On the right, so many people have begun furiously wrapping themselves in the flag, it's a wonder American emergency rooms aren't filled with the victims of rug burn.
On the other side, you have the emboldened left – still in its awkward pubescent stage when Delgado was piping up, and now fully grown after Iraq turned into an unmitigated disaster – treating a multimillionaire of no great importance who took a seat that one time like he's Martin Luther nailing his complaints to the front door of the White House.
Neither is the case. He's just a guy making a reasonable point many others have already made. Which is what's driving everyone so crazy.
By their nature, sports stars are not bold thinkers. They are not intellectually brave.
That sort of bravery bespeaks a tendency to strike off on one's own into uncomfortable territory, which is antithetical to the smooth functioning of a team.
Athletes are company men. They do what they're told. No profession requires so much instruction and adherence to rigid planning. Back-talking, code-breaking and all other displays of individualism are considered poor form.
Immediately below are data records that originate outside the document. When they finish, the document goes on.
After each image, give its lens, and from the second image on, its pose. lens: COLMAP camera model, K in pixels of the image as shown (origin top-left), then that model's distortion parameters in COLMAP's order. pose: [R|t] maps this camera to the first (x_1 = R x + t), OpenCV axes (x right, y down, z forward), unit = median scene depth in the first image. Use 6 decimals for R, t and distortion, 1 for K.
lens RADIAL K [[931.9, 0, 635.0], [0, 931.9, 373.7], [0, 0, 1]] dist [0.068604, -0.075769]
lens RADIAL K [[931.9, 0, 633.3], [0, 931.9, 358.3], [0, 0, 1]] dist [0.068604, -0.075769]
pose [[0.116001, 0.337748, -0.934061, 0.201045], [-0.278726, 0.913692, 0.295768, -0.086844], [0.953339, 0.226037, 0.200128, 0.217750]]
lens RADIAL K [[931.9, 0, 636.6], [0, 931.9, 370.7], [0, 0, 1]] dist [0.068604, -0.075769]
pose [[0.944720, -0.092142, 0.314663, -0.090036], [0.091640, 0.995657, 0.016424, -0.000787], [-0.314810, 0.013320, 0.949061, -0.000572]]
In return for this surrender of self, they get rich and famous. Most people consider it a pretty sweet deal.
That may be part of the reason why so many average folk are affronted by the Delgados and Kaepernicks of the world. It's not their politics, per se. It's the perceived sense of entitlement: "Who are you to turn your back on a deal I'd do anything to get?"
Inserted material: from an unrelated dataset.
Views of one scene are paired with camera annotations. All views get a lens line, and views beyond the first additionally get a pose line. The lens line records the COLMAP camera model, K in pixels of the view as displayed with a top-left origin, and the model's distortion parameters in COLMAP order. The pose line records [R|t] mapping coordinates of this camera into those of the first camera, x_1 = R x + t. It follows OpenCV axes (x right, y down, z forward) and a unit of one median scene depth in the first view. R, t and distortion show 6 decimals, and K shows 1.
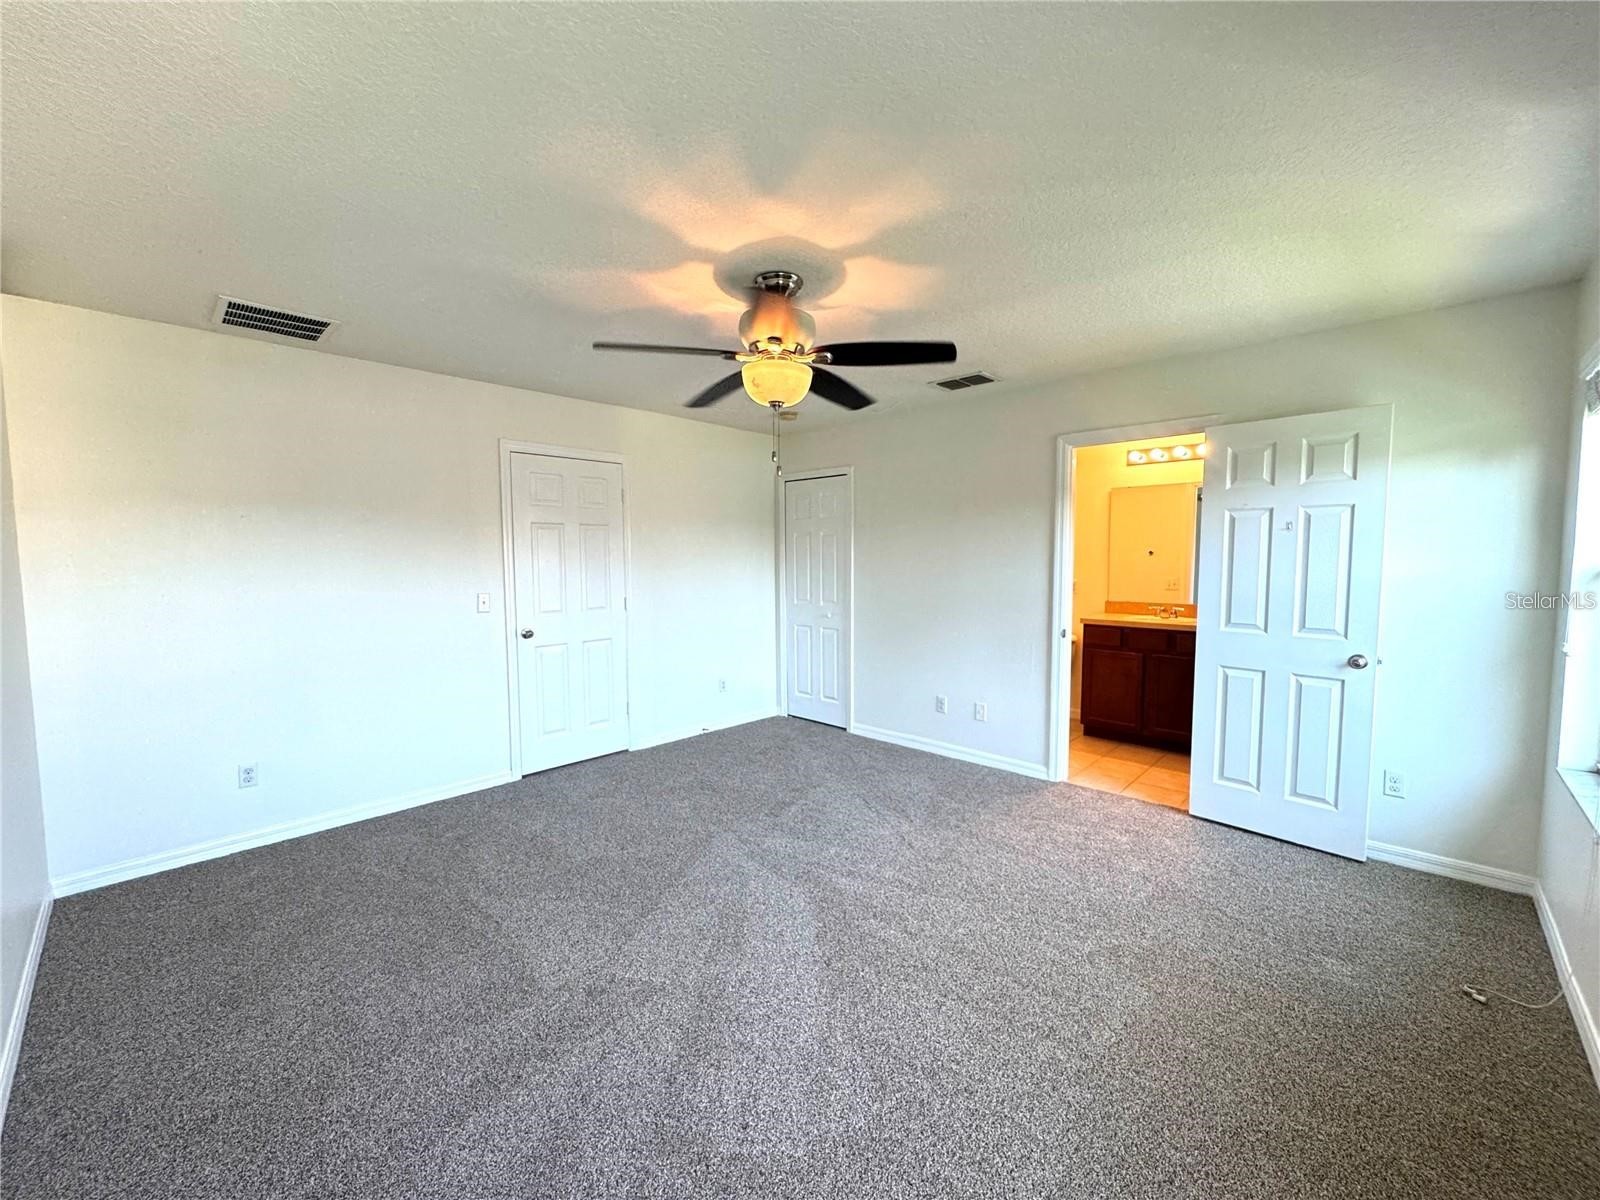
lens RADIAL K [[639.1, 0, 795.5], [0, 639.1, 600.6], [0, 0, 1]] dist [-0.005749, -0.000022]
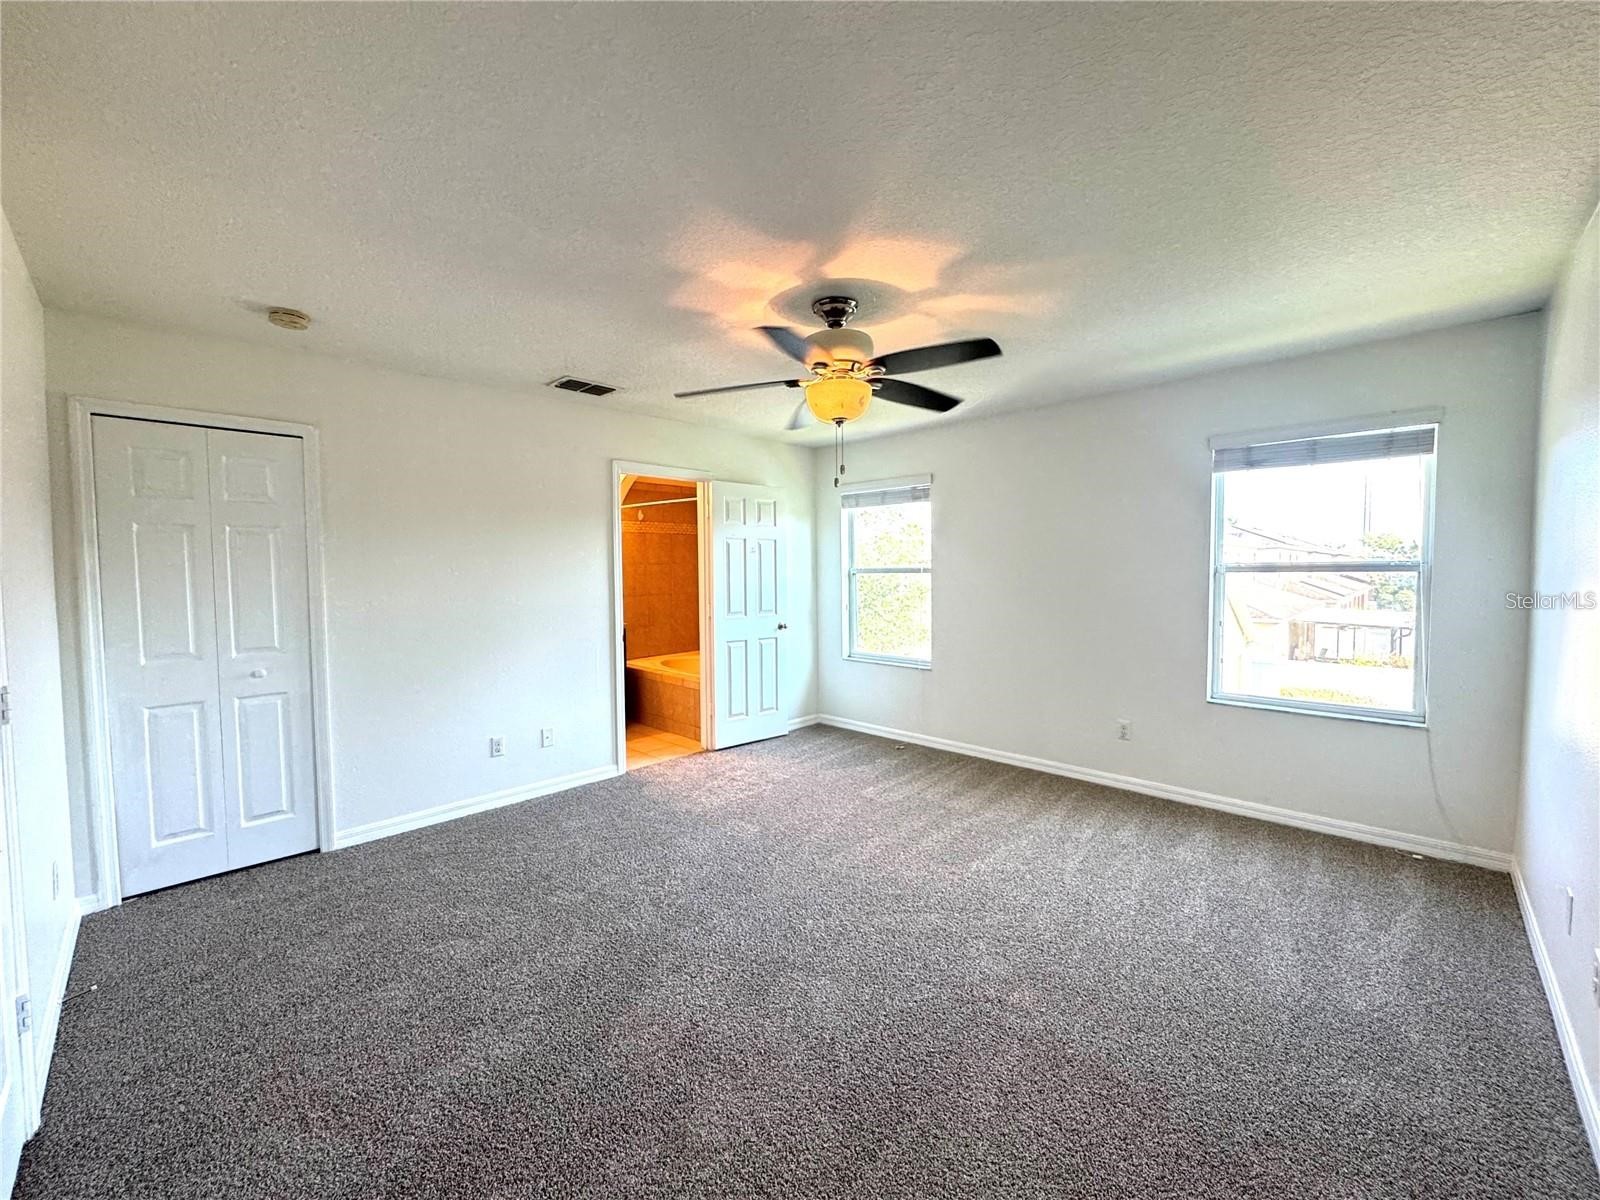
lens RADIAL K [[635.8, 0, 800.0], [0, 635.8, 600.0], [0, 0, 1]] dist [-0.003228, 0.000089]
pose [[0.003145, -0.049973, 0.998746, -0.698035], [0.072387, 0.996142, 0.049615, -0.048836], [-0.997372, 0.072140, 0.006750, 0.695309]]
We want them towering and God-like, and at the same time we want them pliant as children.
They sense this, too, and so take reasonable measures to protect their investment in themselves. No one gets run into by huge men at high speed for 20 years, then wakes up one morning and says, "You know what I'm going to do? Chuck it all for a guest column in Dissent magazine."
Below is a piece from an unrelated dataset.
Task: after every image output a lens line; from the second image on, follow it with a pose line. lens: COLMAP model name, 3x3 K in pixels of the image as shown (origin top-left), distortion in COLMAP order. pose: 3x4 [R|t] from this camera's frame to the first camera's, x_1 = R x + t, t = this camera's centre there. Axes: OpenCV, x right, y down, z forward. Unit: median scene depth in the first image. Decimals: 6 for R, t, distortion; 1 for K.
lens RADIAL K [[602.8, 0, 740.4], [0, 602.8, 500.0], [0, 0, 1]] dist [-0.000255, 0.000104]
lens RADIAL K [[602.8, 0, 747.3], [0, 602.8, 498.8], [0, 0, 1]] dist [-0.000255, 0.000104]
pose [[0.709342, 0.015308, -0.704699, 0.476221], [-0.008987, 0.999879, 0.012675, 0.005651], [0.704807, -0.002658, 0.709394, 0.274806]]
You can be almost sure of one thing whenever any sports star with something to lose takes a principled stand on anything – that the argument has already been won.
Whether or not they realize it this morning, both Kaepernick and his critics know he's right. You could argue the minutiae, but anyone with an Internet connection can tell that America has lost its bearings. At the very least, let's agree to this: When agents of the government are shooting unarmed people in the streets, it does not usually signal the beginning of a Golden Age.
This is about more than police brutality. It's gun culture, vast economic and demographic shifts, and the toxicity of fear.
At its root, America has one crippling trouble – loneliness. Based on a sounding of their political discourse, Americans don't know their neighbours any more. They have no human connection to each other. And we despise what we don't know.
What they do have is sports. That is the nation's last public square. No wonder they become so belligerent when anyone tries to introduce reality into that pure, imaginary space.
There is no greater abettor of this collective fantasy than the NFL, which likes to promote itself as a family-based endeavour. Its marketing consistently drives home the reason football exists – to allow mom, dad and the kids to sit down on a Sunday and watch their fellow citizens brutalize each other for money. It's gruesome, but at least they're together.
(This is itself make-believe – fewer than half of American children live in what traditionalists would call a nuclear family. It's a fiction built on fictions.)
Into the midst of this chaotic wishfulness, a man wanders in to make a statement. He'd like folks to think about something. People recognize him, and he'd like to use that fact to start a little conversation. It may not be pleasant, but perhaps by talking, they might all learn how to see each other again.
If you are not sure, you argue with him. If you are, you yell at him or around him. Because you know he's right. Forget about the goddamned anthem. It's the least important of many unimportant things being talked about here.
What matters is how much pain you are willing to inflict and endure before you concede he has a point worth considering.